====== Data for processing ======
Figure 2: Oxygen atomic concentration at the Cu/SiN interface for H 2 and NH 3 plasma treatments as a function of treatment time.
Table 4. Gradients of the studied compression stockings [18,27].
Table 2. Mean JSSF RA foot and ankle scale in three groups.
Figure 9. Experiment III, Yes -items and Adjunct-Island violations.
======
====== Data for processing ======
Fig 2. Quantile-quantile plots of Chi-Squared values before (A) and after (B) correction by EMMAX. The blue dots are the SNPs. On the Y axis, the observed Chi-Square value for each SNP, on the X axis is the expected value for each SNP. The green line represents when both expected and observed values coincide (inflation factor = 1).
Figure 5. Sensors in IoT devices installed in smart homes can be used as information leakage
======
• **Aim of the exercise**:
All lines of the data that hold "Table" need to be copied.

• **Worked solution**:
Table 4. Gradients of the studied compression stockings [18,27].
Table 2. Mean JSSF RA foot and ankle scale in three groups.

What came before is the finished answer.